Wednesday, 17 September 2014

Circus Street scheme approved

The planning committee today approved the Public-Private Partnership scheme by Cathedral (Brighton) Ltd, the University of Brighton and the city council, to transform the one–hectare site off Circus Street.

The former municipal fruit and veg market would become a mixed-use scheme and innovation quarter, expected to create 400 jobs and inject £200m into the city’s economy over the next 10 years.

Permission includes 142 new homes, 20 per cent affordable.

New teaching and research facilities would be created for the University of Brighton, including a new library. Pressure would be taken off the city’s family homes by the inclusion of 450 units of student accommodation.

Alongside will be a new dance studio for South East Dance, expected to attract 70,000 visitors and users a year.

Workspaces would be aimed at start-up businesses, artists and larger companies. A modern office building, including over 3,000 sqm of flexible space would help growing creative and digital businesses remain and flourish in the city.

The scheme includes restaurants or shops at ground floor level, around a new public square. Cathedral are promising 'green' walls, 'green' roofs, 78 new trees and allotments for food growing - producing over 200kg of food per year for residents.

Developers have also agreed to pay £250,000 to improve local transport and recreation provision and to use at least 20 per cent local labour for construction.

THE DOWNSIDE IS THAT, IN GRANTING PERMISSION FOR THIS SCHEME, THE COUNCIL APPEAR TO HAVE CONSIGNED THEIR TALL-BUILDINGS POLICY TO THE DUSTBIN.  

Tuesday, 16 September 2014

I Charleston Brighton



This is jolly and makes Brighton (& a little bit of Hove) look wonderful.

Saltdean Lido Gala Ball


Saltdean Lido - update.

The Lido now
Since last December, when the Saltdean Lido Community Interest Company (SLCIC) were awarded a 60 year lease, they have commissioned numerous surveys and studies of the Lido. These revealed that the state of the building and pool are in a far worse state than previously thought. Now the likely cost of full restoration is in the region of £10 million, more than double first estimates. The SLCIC is still confident of raising this amount but are prepared for it to take longer.

Initial grant applications for £2M and £500,000 have been submitted to two funds and in October an application for £4.8 million will be submitted to the Heritage Lottery Fund. SLCIC have also approached a number of corporations to see if they would be interested in getting involved.

This work is very time-consuming and, going forward, the hope is to employ a professional fund-raiser. To this end regular fund-raising events continue unabated with a car-boot sale on the lido car-park on 27th September and a Gala Ball at the Grand Hotel on 4th October.

The HLF has emphasised that the restored Lido must be self-financing. Revised plans for generating the required income stream are being shared with the Council this month and a public exhibition of the latest plans will be held in December.

Next year a Community Share Option will be launched to enable  supporters to buy into the Lido heritage and so help to secure its future.
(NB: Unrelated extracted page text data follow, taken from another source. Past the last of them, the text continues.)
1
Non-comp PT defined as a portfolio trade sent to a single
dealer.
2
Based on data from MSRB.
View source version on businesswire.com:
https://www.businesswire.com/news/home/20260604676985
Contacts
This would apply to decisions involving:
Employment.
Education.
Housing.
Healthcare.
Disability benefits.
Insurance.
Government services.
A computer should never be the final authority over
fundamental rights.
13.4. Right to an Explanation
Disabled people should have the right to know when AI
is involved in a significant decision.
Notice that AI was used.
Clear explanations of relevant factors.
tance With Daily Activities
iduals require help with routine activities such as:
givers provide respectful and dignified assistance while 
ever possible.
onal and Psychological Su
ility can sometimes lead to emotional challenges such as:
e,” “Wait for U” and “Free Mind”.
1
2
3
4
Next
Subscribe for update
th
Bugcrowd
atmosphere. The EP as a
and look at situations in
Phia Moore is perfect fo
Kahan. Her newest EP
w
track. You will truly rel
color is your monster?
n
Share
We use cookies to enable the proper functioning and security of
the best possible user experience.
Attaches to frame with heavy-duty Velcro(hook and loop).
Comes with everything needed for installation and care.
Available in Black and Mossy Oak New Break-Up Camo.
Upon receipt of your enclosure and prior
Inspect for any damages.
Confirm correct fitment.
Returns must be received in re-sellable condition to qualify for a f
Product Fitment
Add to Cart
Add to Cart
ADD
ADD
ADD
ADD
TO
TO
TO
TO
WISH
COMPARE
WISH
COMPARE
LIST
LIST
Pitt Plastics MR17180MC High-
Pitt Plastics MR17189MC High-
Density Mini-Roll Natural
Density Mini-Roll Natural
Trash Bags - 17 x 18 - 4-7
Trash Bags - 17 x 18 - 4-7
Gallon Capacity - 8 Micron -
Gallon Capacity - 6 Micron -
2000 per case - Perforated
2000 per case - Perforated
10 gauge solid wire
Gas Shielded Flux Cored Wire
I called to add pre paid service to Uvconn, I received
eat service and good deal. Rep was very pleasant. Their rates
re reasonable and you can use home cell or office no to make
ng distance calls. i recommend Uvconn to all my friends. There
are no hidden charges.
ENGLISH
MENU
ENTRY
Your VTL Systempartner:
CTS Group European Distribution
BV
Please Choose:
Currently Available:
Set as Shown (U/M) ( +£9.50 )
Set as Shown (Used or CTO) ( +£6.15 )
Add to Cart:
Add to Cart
A similar scheme has been successful in helping to restore burnt-out Hasting's Pier.

The old plant room

Sunday, 14 September 2014

Missing windows

202 Western Road
It is difficult to understand what is achieved by blanking out a window in this fashion that couldn't be equally well achieved with an internal blind or shutter. This would leave the window and frame exposed to view and so continue playing its part in the visual rhythm of the fenestration.


The Imperial Arcade building, designed in the 1920's by Brighton architects Clayton & Black, is an iconic and conspicuous example of the Art Deco in the very centre of the City. The only planning application submitted for this address in the last 15 years related to a new fascia and projecting sign. It seems strange that such transient alterations require planning approval yet the blanking out of windows, which affects the fundamental aesthetic integrity of the design, apparently does not.

The risk is that over the years the cumulative effect of small random changes to a building will so degrade the original design concept that it becomes easy to dismiss it as unworthy of preserving.